BEGIN Provided data

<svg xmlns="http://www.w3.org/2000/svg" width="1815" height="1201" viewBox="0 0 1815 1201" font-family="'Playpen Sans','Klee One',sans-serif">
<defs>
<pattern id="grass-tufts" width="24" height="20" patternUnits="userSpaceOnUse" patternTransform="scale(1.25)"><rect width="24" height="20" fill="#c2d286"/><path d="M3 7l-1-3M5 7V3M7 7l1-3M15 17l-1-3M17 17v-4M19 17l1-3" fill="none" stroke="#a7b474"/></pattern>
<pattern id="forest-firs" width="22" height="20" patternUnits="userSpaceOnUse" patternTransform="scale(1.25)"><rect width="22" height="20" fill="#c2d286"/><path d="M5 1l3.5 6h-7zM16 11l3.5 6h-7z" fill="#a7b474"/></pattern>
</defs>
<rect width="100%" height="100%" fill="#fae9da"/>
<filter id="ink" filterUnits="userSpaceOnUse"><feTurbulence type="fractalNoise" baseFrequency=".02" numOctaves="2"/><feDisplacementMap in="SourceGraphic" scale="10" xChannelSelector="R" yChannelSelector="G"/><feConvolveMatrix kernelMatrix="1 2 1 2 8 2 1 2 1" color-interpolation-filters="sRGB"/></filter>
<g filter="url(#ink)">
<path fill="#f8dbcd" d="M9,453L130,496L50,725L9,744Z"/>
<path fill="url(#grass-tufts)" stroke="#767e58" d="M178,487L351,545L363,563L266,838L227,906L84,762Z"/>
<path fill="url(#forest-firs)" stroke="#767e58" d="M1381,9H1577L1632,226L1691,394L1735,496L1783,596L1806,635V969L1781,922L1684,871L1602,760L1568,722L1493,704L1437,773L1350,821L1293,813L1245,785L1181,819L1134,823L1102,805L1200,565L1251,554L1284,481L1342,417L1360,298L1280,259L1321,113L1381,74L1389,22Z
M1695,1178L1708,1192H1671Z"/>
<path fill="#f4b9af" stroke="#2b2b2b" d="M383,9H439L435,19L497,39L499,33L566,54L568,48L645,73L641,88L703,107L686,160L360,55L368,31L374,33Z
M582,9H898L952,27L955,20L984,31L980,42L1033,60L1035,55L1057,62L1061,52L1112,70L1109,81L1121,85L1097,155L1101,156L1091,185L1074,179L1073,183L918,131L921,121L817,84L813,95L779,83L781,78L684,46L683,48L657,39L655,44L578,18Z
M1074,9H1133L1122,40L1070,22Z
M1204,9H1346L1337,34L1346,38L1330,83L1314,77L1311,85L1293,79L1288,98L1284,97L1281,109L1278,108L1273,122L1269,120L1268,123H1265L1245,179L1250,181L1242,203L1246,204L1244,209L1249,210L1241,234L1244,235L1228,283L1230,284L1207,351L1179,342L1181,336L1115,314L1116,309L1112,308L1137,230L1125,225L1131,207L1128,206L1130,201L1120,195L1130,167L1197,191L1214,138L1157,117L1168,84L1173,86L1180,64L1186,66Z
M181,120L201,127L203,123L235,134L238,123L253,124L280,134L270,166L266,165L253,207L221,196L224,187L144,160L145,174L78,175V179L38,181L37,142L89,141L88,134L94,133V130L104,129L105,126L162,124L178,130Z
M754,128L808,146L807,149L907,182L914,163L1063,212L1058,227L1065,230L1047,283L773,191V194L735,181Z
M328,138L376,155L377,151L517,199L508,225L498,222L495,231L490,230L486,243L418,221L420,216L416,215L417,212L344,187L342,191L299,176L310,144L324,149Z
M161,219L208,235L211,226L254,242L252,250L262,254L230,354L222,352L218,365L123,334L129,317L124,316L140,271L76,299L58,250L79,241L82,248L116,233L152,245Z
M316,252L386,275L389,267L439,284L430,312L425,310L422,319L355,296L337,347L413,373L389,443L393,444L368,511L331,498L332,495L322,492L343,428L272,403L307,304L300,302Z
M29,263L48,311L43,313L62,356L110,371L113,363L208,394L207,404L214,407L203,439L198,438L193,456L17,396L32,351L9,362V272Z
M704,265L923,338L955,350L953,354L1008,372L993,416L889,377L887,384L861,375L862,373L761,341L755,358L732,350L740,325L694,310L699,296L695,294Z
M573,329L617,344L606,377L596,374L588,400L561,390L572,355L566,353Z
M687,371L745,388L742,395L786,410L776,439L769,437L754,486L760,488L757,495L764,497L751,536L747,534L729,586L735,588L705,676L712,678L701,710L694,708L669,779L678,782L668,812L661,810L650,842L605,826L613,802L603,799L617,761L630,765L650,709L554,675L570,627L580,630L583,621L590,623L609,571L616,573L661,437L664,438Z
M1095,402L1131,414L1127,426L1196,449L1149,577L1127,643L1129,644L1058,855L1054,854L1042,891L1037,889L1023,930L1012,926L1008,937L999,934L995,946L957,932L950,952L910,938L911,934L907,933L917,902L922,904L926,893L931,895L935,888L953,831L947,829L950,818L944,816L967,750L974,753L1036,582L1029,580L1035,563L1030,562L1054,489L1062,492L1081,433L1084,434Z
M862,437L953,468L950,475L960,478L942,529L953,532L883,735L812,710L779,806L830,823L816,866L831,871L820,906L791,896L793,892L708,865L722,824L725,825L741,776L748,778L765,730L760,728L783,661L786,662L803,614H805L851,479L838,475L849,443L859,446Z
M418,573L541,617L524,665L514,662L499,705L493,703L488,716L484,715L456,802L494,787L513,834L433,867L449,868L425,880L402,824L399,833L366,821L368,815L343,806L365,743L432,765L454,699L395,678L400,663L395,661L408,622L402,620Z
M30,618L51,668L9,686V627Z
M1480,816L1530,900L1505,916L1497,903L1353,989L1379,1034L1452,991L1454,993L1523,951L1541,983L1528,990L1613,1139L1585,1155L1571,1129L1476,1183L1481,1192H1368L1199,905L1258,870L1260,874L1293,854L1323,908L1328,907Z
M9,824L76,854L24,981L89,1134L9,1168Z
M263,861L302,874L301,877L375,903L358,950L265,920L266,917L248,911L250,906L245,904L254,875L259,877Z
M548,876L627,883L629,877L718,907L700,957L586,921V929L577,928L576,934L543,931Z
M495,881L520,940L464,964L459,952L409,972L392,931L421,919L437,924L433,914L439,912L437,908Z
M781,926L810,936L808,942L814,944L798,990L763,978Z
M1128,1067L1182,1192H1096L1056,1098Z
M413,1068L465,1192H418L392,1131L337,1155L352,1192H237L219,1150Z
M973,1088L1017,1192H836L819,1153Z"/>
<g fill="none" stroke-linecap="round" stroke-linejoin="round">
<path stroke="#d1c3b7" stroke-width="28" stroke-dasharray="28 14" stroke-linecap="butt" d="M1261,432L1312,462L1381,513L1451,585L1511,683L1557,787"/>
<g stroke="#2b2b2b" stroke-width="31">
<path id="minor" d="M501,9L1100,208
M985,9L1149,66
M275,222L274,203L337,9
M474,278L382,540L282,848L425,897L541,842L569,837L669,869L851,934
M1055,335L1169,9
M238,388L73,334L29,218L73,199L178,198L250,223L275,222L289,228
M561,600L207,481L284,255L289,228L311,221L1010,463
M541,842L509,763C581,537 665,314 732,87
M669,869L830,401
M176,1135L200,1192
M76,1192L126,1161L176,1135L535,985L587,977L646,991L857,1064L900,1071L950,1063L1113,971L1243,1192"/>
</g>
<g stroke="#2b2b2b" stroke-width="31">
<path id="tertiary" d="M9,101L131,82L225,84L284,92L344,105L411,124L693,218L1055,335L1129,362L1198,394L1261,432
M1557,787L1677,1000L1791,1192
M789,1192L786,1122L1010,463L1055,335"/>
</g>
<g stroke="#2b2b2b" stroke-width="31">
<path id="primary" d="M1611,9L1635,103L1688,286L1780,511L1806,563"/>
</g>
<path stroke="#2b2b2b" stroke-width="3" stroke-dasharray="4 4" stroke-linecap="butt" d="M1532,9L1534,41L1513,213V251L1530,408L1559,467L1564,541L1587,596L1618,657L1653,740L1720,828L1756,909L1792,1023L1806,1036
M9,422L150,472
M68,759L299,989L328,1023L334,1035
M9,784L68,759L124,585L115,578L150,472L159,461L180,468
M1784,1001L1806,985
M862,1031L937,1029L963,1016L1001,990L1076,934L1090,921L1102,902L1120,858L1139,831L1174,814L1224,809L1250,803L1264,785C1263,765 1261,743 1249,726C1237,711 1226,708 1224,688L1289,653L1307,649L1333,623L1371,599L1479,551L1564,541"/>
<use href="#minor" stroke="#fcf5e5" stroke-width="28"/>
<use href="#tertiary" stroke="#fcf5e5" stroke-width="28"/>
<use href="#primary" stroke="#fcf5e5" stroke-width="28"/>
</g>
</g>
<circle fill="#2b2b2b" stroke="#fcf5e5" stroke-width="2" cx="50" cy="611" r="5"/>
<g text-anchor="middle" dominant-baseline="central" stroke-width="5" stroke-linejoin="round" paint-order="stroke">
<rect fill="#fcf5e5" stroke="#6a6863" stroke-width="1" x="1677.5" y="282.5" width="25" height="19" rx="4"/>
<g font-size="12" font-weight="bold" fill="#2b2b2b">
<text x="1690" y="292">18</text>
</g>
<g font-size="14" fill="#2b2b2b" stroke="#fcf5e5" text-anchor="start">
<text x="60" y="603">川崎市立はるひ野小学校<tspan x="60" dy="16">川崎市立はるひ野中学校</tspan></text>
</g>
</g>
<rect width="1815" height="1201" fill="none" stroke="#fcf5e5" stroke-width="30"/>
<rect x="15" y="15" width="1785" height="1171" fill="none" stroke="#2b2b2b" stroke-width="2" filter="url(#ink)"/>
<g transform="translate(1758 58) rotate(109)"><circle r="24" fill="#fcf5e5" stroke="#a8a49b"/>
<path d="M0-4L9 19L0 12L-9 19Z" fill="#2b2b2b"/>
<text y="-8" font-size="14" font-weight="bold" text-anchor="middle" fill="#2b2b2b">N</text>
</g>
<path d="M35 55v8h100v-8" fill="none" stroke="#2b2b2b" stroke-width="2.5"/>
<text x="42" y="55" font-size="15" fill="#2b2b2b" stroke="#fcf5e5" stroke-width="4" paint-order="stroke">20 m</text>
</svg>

END Provided data
BEGIN Provided data

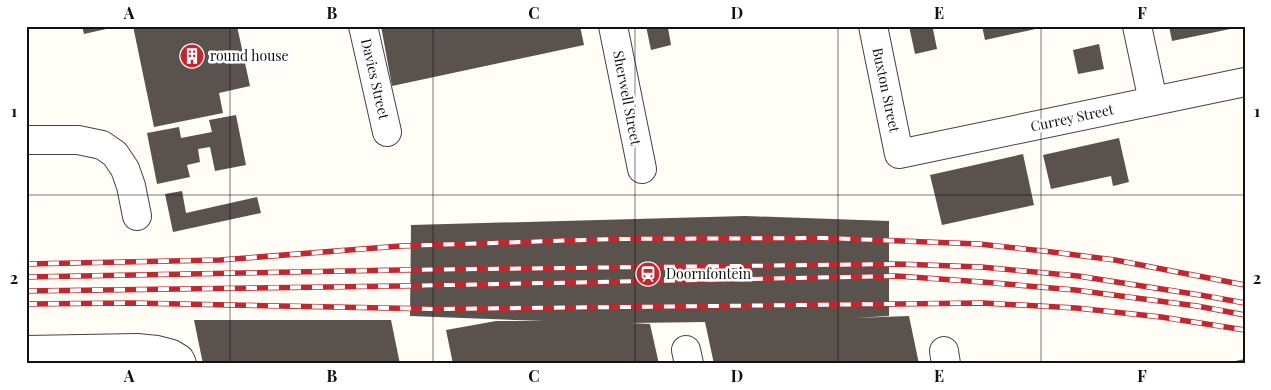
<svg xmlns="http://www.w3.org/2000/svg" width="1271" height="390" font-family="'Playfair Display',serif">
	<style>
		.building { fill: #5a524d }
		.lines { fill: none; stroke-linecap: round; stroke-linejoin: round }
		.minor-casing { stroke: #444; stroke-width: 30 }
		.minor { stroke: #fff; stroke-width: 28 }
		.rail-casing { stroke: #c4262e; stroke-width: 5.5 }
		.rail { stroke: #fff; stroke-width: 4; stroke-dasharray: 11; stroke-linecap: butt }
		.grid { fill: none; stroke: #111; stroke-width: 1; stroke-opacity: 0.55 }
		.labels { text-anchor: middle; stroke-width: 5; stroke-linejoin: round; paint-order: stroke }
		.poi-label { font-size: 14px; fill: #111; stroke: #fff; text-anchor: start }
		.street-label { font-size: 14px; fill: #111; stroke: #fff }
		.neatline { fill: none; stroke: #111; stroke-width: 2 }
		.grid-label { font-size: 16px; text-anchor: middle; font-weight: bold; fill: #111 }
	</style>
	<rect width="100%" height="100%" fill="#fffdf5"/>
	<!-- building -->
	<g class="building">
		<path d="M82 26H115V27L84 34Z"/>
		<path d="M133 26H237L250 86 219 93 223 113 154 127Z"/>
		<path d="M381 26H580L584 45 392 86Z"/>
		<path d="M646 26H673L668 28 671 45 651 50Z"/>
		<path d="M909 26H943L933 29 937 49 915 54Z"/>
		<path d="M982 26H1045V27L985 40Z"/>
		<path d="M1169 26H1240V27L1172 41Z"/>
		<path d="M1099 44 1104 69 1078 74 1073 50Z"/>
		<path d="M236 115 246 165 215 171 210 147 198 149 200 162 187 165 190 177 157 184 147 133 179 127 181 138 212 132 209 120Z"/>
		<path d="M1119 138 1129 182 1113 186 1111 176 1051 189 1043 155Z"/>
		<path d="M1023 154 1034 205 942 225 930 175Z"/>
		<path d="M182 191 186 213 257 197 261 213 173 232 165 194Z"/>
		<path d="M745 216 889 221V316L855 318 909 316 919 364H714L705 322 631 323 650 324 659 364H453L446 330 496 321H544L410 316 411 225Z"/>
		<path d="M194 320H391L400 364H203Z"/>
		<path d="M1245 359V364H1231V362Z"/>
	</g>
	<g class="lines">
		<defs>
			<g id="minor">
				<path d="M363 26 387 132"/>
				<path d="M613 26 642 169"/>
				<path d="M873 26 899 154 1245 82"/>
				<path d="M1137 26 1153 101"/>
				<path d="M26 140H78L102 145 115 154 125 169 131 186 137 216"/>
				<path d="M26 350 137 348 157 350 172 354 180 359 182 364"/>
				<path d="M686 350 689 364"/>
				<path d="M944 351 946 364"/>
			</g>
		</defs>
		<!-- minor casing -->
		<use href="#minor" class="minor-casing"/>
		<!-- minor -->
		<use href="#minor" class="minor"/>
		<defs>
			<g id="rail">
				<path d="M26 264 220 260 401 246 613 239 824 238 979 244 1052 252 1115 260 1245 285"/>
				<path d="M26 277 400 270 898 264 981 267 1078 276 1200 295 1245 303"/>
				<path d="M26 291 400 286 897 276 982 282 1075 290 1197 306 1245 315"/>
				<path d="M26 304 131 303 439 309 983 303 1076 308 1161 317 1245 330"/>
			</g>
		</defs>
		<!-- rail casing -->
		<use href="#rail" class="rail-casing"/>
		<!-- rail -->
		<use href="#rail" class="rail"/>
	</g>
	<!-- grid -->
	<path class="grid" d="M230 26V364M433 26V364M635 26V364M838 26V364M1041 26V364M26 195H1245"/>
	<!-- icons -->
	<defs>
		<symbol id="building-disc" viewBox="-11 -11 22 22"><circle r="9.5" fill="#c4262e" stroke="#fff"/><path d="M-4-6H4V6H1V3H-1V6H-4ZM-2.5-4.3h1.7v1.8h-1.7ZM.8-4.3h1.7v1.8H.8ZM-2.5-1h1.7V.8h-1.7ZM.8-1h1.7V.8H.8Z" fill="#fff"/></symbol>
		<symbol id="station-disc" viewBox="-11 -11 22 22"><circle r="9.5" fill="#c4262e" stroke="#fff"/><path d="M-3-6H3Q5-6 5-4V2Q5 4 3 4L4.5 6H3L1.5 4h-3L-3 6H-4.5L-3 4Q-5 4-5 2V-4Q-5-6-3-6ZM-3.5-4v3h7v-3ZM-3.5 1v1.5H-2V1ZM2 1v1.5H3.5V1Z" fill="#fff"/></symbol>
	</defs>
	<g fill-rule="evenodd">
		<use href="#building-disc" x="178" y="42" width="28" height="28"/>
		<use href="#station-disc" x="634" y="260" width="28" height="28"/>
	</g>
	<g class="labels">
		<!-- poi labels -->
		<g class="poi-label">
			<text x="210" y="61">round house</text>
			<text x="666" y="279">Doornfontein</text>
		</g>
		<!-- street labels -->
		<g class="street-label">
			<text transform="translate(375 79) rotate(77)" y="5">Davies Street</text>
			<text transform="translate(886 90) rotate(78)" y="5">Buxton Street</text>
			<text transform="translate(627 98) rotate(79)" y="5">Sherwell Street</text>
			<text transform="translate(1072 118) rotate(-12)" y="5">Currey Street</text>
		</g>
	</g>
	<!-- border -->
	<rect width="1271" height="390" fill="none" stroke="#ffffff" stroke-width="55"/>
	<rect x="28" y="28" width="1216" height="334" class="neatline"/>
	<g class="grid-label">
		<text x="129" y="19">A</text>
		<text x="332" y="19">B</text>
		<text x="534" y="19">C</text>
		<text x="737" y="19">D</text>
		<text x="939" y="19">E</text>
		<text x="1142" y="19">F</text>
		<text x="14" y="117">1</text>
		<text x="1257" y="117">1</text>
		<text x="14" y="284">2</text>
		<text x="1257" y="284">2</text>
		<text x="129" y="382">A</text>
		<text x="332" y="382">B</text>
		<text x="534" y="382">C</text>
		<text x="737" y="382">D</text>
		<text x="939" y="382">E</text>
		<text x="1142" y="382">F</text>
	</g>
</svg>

END Provided data

### The problem
Provide the number of lines above in which the word "casing" appears, with no further words.

### Your solution
6